#### EXERCISES TO COMPLETE
1. Reproduce, word for word, the part of the nutrition passage that starts with the words "Not all diet" and ends with "a healthier option.".
2. According to the nutrition passage, what share of daily calories does the American Heart Association recommend getting from saturated fats?

[GIVEN TEXT — start]

Coconut oil contains about 14% MCT oil or medium-chain-triglycerides which is a type of saturated fat, but its makeup is very different. MCT oil is primarily caprylic ca-pril-ick and caproic ca-pro-ick acid. Where Coconut oil has mainly Lauric acid and has very little of the other acids, this causes it to act differently.

I mentioned earlier 80% of coconut oil is fat. If only 14% is MCT oil, what is the rest? It's Long-chain-triglycerides, the type of saturated fat that causes heart disease. In addition to this, lauric acid acts more like a Long-chain-triglyceride than an MCT when it comes to digestion and absorption.

If you’re a meat-eater like myself you're already are taking in a lot of saturated fat. Adding coconut oil to your diet will set you up for an increased risk of cardiovascular and heart disease. This is something we want to avoid.

The American Heart Association recommends only having 5 to 6 percent of our daily calories being saturated fats.

On the other hand, if you’re a vegan or vegetarian, this may be a good way to include the required amount of saturated fats into your diet.

Foods that contain added sugar are a great way to sabotage your fat loss plan. In the United States, people consume more added sugars from soft drinks and sugar-sweetened beverages than any other source.

Not all diet soft drinks contain zero calories, but they all have zero nutrition unless the manufacturer added in some vitamins and minerals so they could market their product as a healthier option.

Next is artificial sweeteners; this is where the controversy starts. When I looked at the studies on diet soft drinks, I found two groups. Observational studies that looked at overweight people, those who had diabetes or other health conditions and found they tend to drink more diet drinks than those without these conditions.

[GIVEN TEXT — finish]
[STORED DATA — start]

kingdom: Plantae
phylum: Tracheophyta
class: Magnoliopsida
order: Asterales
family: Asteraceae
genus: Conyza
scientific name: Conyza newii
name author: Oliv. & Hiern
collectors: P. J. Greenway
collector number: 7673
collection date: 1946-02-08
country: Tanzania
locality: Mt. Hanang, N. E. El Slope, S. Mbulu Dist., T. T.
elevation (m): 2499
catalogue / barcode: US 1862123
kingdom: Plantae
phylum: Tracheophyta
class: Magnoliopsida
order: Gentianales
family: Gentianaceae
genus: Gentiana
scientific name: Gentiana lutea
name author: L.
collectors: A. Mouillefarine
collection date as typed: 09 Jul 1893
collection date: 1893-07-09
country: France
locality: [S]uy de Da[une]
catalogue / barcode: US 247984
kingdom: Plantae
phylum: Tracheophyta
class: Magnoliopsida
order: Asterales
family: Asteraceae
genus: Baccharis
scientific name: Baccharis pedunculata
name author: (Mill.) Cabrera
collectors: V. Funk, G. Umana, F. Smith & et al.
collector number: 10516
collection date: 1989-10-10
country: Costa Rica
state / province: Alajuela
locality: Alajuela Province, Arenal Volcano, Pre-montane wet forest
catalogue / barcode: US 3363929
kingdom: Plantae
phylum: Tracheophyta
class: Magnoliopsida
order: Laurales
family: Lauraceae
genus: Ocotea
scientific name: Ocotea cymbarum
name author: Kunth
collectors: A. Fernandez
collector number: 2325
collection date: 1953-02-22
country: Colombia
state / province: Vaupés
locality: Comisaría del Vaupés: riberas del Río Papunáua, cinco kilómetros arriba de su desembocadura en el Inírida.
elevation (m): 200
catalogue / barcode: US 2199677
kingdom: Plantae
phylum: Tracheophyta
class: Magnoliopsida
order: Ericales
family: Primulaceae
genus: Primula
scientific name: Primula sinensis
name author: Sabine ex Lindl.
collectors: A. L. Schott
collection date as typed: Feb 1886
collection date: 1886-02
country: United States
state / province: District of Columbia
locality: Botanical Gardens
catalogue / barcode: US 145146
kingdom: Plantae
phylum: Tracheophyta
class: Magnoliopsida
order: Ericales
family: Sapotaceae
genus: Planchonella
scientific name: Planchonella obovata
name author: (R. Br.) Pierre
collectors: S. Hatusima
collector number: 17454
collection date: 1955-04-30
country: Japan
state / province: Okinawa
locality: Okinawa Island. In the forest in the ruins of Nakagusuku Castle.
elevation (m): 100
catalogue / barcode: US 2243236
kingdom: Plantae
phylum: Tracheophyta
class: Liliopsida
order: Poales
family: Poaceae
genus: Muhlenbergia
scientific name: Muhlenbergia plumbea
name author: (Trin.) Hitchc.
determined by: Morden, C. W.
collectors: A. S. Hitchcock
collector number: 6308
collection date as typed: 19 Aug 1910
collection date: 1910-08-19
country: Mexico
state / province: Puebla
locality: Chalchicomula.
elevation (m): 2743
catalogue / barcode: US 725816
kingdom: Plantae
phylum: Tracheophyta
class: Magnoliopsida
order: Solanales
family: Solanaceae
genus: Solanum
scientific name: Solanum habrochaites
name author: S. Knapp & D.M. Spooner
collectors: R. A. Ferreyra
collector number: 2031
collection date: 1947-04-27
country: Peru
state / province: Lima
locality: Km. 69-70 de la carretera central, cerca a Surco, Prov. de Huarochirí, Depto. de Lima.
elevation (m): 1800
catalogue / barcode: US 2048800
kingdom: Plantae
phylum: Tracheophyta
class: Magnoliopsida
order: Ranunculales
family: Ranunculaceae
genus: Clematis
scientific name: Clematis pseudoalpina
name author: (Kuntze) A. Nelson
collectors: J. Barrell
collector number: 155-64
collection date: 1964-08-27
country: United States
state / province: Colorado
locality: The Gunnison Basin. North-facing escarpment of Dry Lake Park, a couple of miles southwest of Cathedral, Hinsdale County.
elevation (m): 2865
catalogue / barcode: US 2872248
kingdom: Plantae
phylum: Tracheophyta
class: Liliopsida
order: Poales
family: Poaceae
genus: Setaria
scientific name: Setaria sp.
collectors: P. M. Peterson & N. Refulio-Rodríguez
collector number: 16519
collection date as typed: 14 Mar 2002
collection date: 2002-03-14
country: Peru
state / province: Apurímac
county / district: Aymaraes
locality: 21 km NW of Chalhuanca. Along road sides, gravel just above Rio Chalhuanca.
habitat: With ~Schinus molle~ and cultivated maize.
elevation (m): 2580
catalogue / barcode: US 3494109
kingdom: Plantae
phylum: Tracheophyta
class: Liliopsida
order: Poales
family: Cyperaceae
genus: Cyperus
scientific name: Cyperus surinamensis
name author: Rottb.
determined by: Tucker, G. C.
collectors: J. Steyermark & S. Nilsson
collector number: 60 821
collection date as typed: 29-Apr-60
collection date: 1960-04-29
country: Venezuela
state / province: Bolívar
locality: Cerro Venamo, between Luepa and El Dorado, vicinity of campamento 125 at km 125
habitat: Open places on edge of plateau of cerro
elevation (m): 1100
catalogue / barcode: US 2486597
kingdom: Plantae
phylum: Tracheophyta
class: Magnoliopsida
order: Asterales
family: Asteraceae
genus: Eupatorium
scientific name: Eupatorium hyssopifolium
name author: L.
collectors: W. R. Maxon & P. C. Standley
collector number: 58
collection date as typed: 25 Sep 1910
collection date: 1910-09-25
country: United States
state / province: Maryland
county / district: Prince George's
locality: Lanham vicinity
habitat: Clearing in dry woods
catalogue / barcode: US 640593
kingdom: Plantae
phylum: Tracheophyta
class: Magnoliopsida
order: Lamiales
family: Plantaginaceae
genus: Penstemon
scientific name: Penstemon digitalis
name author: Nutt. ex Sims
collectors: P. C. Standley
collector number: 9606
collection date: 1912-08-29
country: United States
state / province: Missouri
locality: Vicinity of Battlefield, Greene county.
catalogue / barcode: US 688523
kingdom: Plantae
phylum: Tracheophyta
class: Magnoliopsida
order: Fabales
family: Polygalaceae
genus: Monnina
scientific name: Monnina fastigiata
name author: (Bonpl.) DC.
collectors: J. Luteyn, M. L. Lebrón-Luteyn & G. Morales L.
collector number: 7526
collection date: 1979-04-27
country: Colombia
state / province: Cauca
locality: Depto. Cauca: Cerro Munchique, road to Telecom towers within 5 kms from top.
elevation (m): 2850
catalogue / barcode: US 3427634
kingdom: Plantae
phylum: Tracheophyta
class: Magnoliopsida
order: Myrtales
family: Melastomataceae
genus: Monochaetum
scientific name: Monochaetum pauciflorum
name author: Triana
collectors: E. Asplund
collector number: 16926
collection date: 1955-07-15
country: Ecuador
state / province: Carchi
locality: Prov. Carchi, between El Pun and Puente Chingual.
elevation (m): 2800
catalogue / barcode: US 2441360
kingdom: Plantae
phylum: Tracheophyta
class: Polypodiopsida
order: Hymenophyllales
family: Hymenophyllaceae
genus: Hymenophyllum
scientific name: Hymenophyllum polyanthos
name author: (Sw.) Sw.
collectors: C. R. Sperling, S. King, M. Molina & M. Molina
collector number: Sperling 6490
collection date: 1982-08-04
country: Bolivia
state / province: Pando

[STORED DATA — finish]

#### WRITTEN RESPONSES
1.
Not all diet soft drinks contain zero calories, but they all have zero nutrition unless the manufacturer added in some vitamins and minerals so they could market their product as a healthier option.

2. Only 5 to 6 percent.